Kebutuhan akan pelabuhan ekspor impor yang representatif di Aceh sangat mendesak, keberadaan pelabuhan tersebut dapat mendorong pertumbuhan ekonomi provinsi sekaligus mengurangi ketergantungan dari Kota Medan, Provinsi Sumatera Utara. Aceh dalam pengimporan masih bergantung dengan Sumatera Utara, tepatnya Pelabuhan Belawan, pengimporan ini seperti komoditas misalnya kakao, kopi, atsiri, arang tempurung, kopra dan lainnya ditampung oleh pengusaha dari Medan dengan harga murah, karena pengaruh biaya transportasi.

Aceh memiliki banyak komoditas andalan yang selama ini menjadi bahan baku ekspor ke luar negeri. Berdasarkan data yang tercatat di Dinas Perindustrian dan Perdagangan Aceh, sejak Januari hingga Maret 2013 ekspor kopi arabica sebanyak 2,852 ton dan kopi luwak 100 kilogram. Dua komoditas tersebut selama ini diekspor melalui Pelabuhan Belawan. Belum lagi dari sektor industri non migas seperti bijih besi dan ammoniak. Untuk perikanan ada lobster, ikan tuna dan ikan kakap merah yang selama ini juga dieskpor melalui Sumatera Utara.

Selama ini dengan komoditas dari Aceh dieskpor melalui Sumatera Utara, Aceh kehilangan Pendapat Asli Daerah (PAD) sekitar Rp 250 juta per bulan atau Rp 3 miliar pertahun. Menurut saya, keuntungan yang seharusnya dapat digunakan oleh Aceh sendiri malah dipergunakan untuk provinsi lain karena kita masih bergantung pada provinsi lain.

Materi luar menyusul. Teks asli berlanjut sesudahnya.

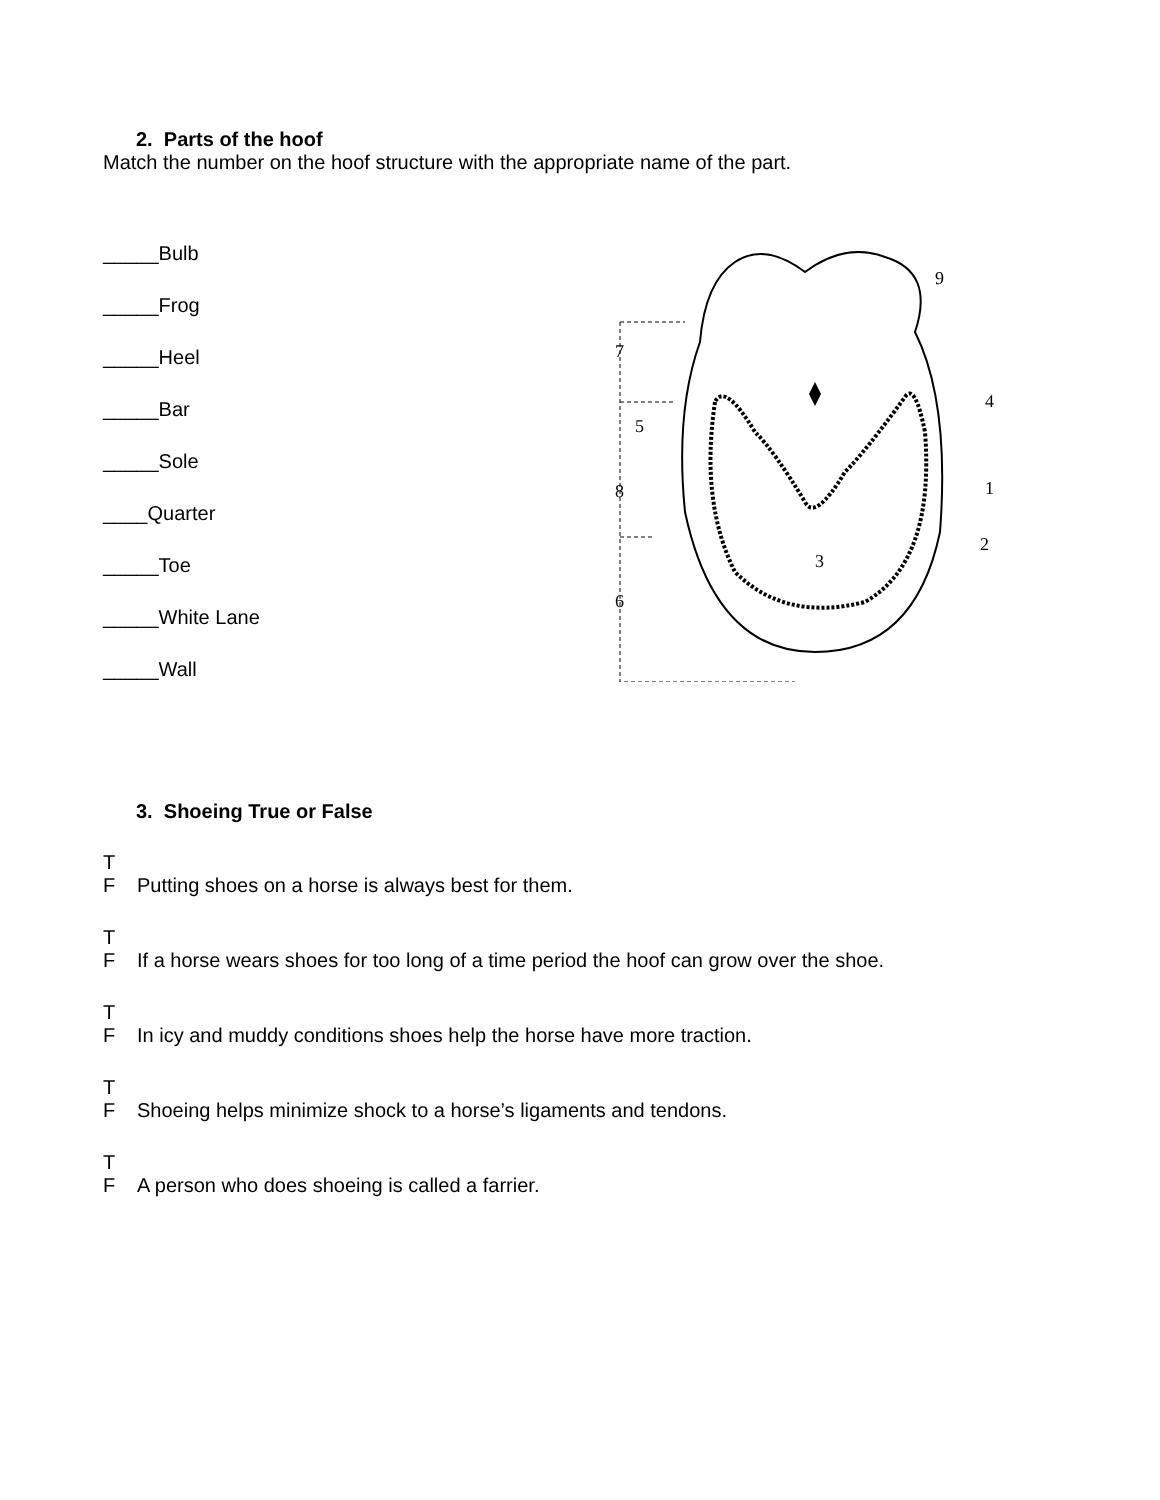2. Parts of the hoof
Match the number on the hoof structure with the appropriate name of the part.
_____Bulb
_____Frog
_____Heel
_____Bar
_____Sole
____Quarter
_____Toe
_____White Lane
_____Wall
7
5
8
6
9
4
1
2
3
3. Shoeing True or False
T F Putting shoes on a horse is always best for them.
T F If a horse wears shoes for too long of a time period the hoof can grow over the shoe.
T F In icy and muddy conditions shoes help the horse have more traction.
T F Shoeing helps minimize shock to a horse’s ligaments and tendons.
T F A person who does shoeing is called a farrier.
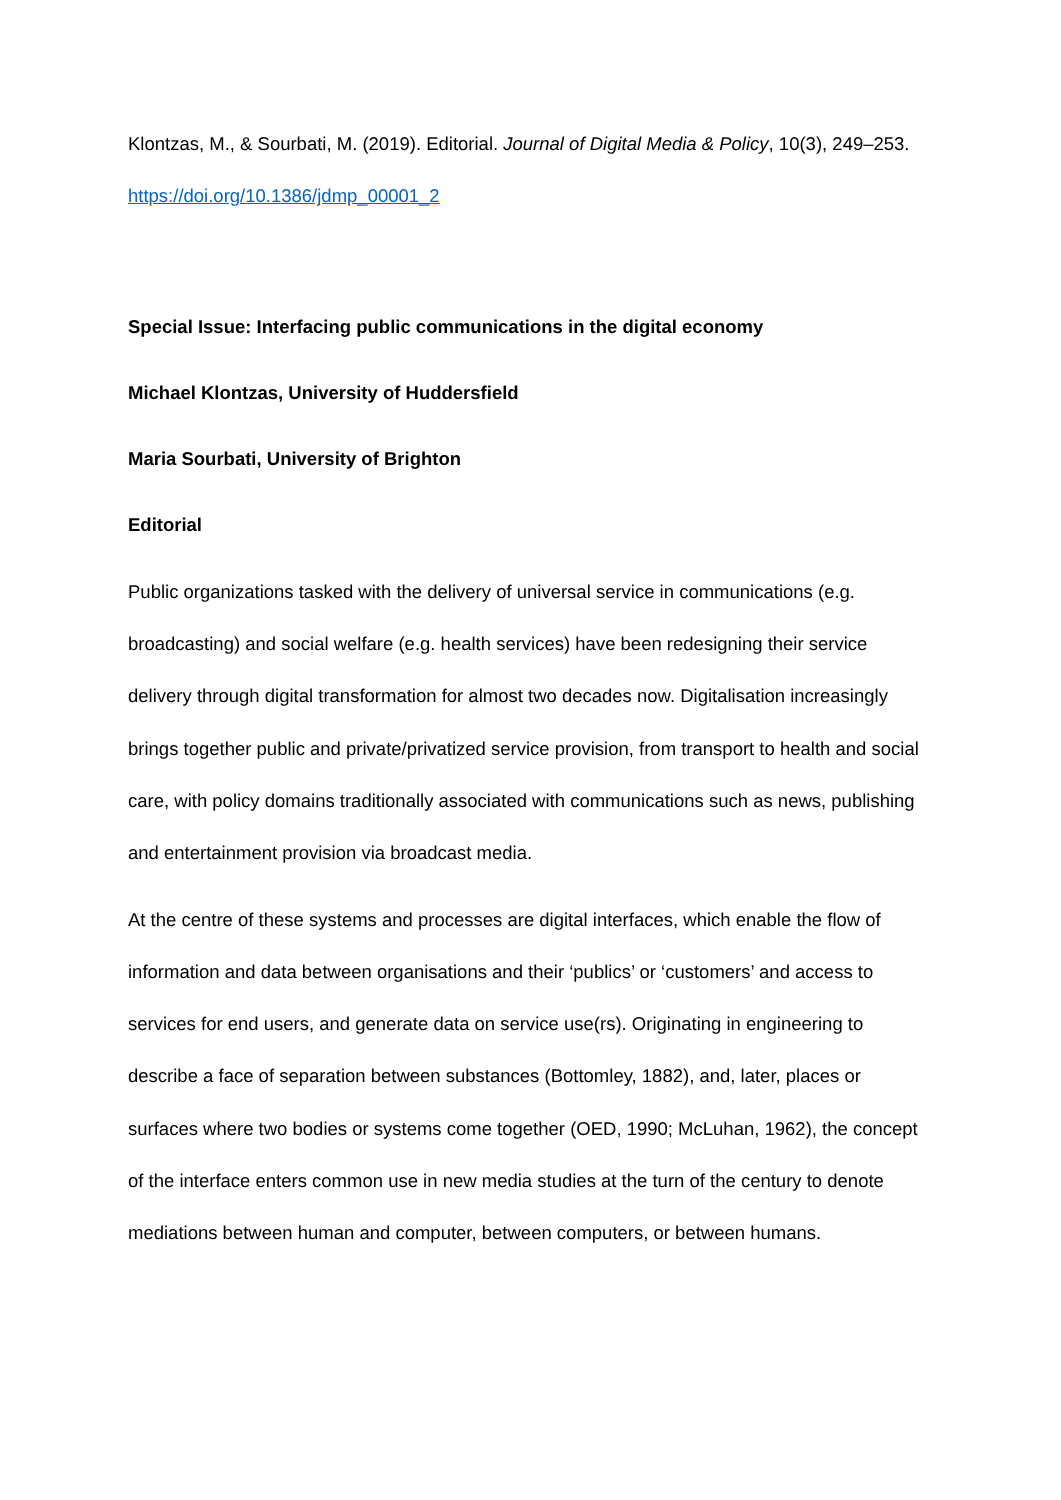Klontzas, M., & Sourbati, M. (2019). Editorial. Journal of Digital Media & Policy, 10(3), 249–253. https://doi.org/10.1386/jdmp_00001_2
Special Issue: Interfacing public communications in the digital economy
Michael Klontzas, University of Huddersfield
Maria Sourbati, University of Brighton
Editorial
Public organizations tasked with the delivery of universal service in communications (e.g. broadcasting) and social welfare (e.g. health services) have been redesigning their service delivery through digital transformation for almost two decades now. Digitalisation increasingly brings together public and private/privatized service provision, from transport to health and social care, with policy domains traditionally associated with communications such as news, publishing and entertainment provision via broadcast media.
At the centre of these systems and processes are digital interfaces, which enable the flow of information and data between organisations and their ‘publics’ or ‘customers’ and access to services for end users, and generate data on service use(rs). Originating in engineering to describe a face of separation between substances (Bottomley, 1882), and, later, places or surfaces where two bodies or systems come together (OED, 1990; McLuhan, 1962), the concept of the interface enters common use in new media studies at the turn of the century to denote mediations between human and computer, between computers, or between humans.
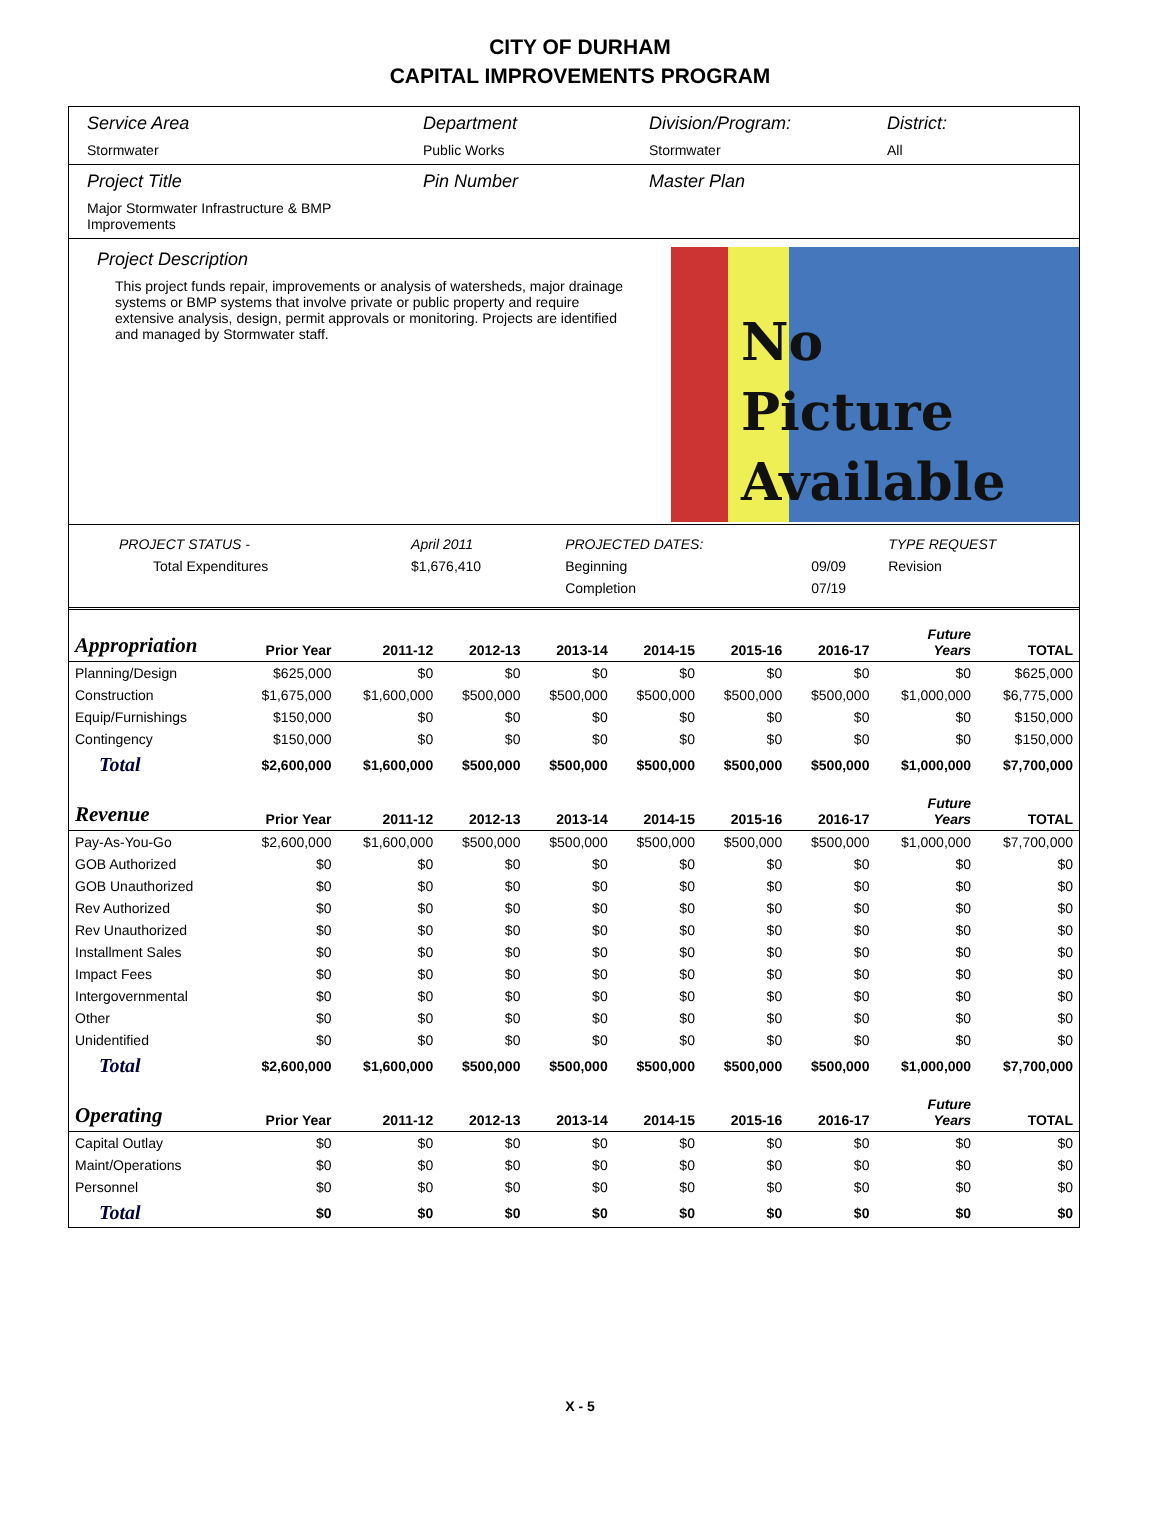CITY OF DURHAM
CAPITAL IMPROVEMENTS PROGRAM
Service Area
Stormwater
Department
Public Works
Division/Program:
Stormwater
District:
All
Project Title
Major Stormwater Infrastructure & BMP Improvements
Pin Number Master Plan
Project Description
This project funds repair, improvements or analysis of watersheds, major drainage systems or BMP systems that involve private or public property and require extensive analysis, design, permit approvals or monitoring. Projects are identified and managed by Stormwater staff.
No
Picture
Available
| PROJECT STATUS - | April 2011 | | PROJECTED DATES: | | TYPE REQUEST |
| Total Expenditures | $1,676,410 | | Beginning | 09/09 | Revision |
| | | | Completion | 07/19 | |
| Appropriation | Prior Year | 2011-12 | 2012-13 | 2013-14 | 2014-15 | 2015-16 | 2016-17 | Future Years | TOTAL |
| --- | --- | --- | --- | --- | --- | --- | --- | --- | --- |
| Planning/Design | $625,000 | $0 | $0 | $0 | $0 | $0 | $0 | $0 | $625,000 |
| Construction | $1,675,000 | $1,600,000 | $500,000 | $500,000 | $500,000 | $500,000 | $500,000 | $1,000,000 | $6,775,000 |
| Equip/Furnishings | $150,000 | $0 | $0 | $0 | $0 | $0 | $0 | $0 | $150,000 |
| Contingency | $150,000 | $0 | $0 | $0 | $0 | $0 | $0 | $0 | $150,000 |
| Total | $2,600,000 | $1,600,000 | $500,000 | $500,000 | $500,000 | $500,000 | $500,000 | $1,000,000 | $7,700,000 |
| Revenue | Prior Year | 2011-12 | 2012-13 | 2013-14 | 2014-15 | 2015-16 | 2016-17 | Future Years | TOTAL |
| Pay-As-You-Go | $2,600,000 | $1,600,000 | $500,000 | $500,000 | $500,000 | $500,000 | $500,000 | $1,000,000 | $7,700,000 |
| GOB Authorized | $0 | $0 | $0 | $0 | $0 | $0 | $0 | $0 | $0 |
| GOB Unauthorized | $0 | $0 | $0 | $0 | $0 | $0 | $0 | $0 | $0 |
| Rev Authorized | $0 | $0 | $0 | $0 | $0 | $0 | $0 | $0 | $0 |
| Rev Unauthorized | $0 | $0 | $0 | $0 | $0 | $0 | $0 | $0 | $0 |
| Installment Sales | $0 | $0 | $0 | $0 | $0 | $0 | $0 | $0 | $0 |
| Impact Fees | $0 | $0 | $0 | $0 | $0 | $0 | $0 | $0 | $0 |
| Intergovernmental | $0 | $0 | $0 | $0 | $0 | $0 | $0 | $0 | $0 |
| Other | $0 | $0 | $0 | $0 | $0 | $0 | $0 | $0 | $0 |
| Unidentified | $0 | $0 | $0 | $0 | $0 | $0 | $0 | $0 | $0 |
| Total | $2,600,000 | $1,600,000 | $500,000 | $500,000 | $500,000 | $500,000 | $500,000 | $1,000,000 | $7,700,000 |
| Operating | Prior Year | 2011-12 | 2012-13 | 2013-14 | 2014-15 | 2015-16 | 2016-17 | Future Years | TOTAL |
| Capital Outlay | $0 | $0 | $0 | $0 | $0 | $0 | $0 | $0 | $0 |
| Maint/Operations | $0 | $0 | $0 | $0 | $0 | $0 | $0 | $0 | $0 |
| Personnel | $0 | $0 | $0 | $0 | $0 | $0 | $0 | $0 | $0 |
| Total | $0 | $0 | $0 | $0 | $0 | $0 | $0 | $0 | $0 |
X - 5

Di Aceh sendiri kita mempunyai pelabuhan sendiri seperti Malahayati dan Krung Geukueh yang bisa digunakan ekspor impor di Aceh. Jika pelabuhan ini resmi digunakan maka Aceh tidak perlu lagi bergantungan impor dengan provinsi lain sehingga kebutuhan barang di Aceh ini dapat dikontrol dengan mudah serta harga dan biayanya dapat diminimalisir.

Seandainya jika pelabuhan lebih dioptimalkan, maka pengusaha luar langsung masuk ke Aceh dan mampu membeli dengan harga relatif lebih baik, karena ekspor dilakukan dari Aceh, tidak tertutup kemungkinan akan lahirnya pengusaha-pengusaha lokal yang akan membeli hasil pertanian dan perkebunan milik masyarakat.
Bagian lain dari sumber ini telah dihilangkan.